The sequence X(1)i(t) can not only provide intermediate information for modeling, but also make the randomness of the original data sequence weaker. As shown in Fig. 8.1, (a) is the original data sequence curve with obvious oscillation; (b) is the one-time cumulative generation curve, obviously the regularity is enhanced and the randomness is weakened. Generally speaking, for non-negative data series, the more times of accumulation, the more significant the randomness is weakened, the stronger the regularity, showing an exponential law.GM (0, N) model is exactly the sequence (1)

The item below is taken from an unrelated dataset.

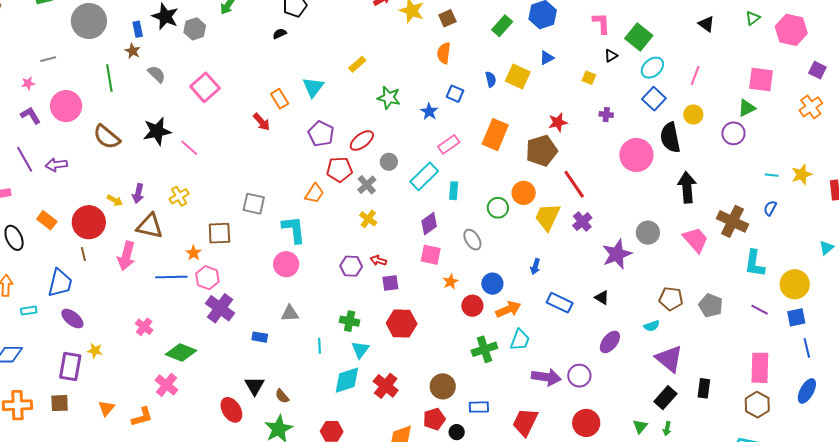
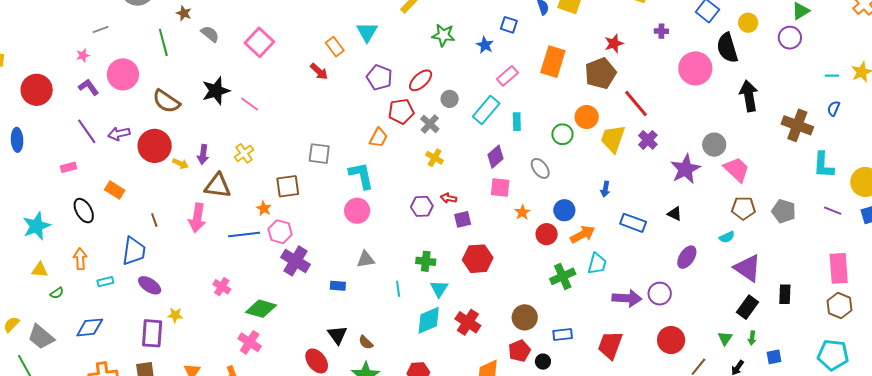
red circle: (89, 222) -> (155, 146), moved
pink trapezoid: (696, 240) -> (736, 169), moved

Figure 8.1 data series curve

(a) the original data series; (b) one-time accumulation generation

as the basis of modeling, and its mathematical expression is:

Coalbed methane geological conditions and storage pattern in the Hancheng mining area

8.1.2 Calculation method

(1) Data processing

The sequence X(1)i(t) (i = 1, 2, ..., N) is generated from the original data sequence X(0)i (i = 1, 2, ..., N) by one-time corresponding cumulative generation of the sequence X(1)i(t) (i = 1, 2, ..., N). ..., N, t = 1, 2, ..., n).

(2) Construct matrix x (B) and vector Y

Coalbed methane geological conditions and the pattern of coalbed methane in the Hancheng mining area

8.1.3 Model test

Gray system theory adopts three methods of testing to judge the accuracy of the model:

1) Residual magnitude test: it is a point-by-point test for the error between the model values and the actual values;

2) correlation test: the test is carried out by examining the degree of similarity between the model value curve and the modeling sequence curve;

①Calculation of the residual value ε(0) and the relative error q

Based on the original data sequence x(0)1 = [x(0)1(1), x(0)1(2), ..., x(0)1(n)] and the corresponding The difference between the model simulation sequence and the corresponding residual sequence ε(0) can be found:

Coalbed methane geological conditions and storage patterns in the Hansheng mine area

Relative error sequence

Coalbed methane geological conditions and storage patterns in the Hansheng mine area

The average simulation relative error is 1--q.

②Model Accuracy level assessment

If -q is within the permissible range, the predicted value can be calculated, otherwise residual correction is required, according to experience, the model is generally tested according to the following accuracy level (Table 8.1).

Table 8.1 Accuracy test level reference table

3) Posterior difference test: it is to test the statistical characteristics of the residual analysis.

In general, the most commonly used is the relative error test index.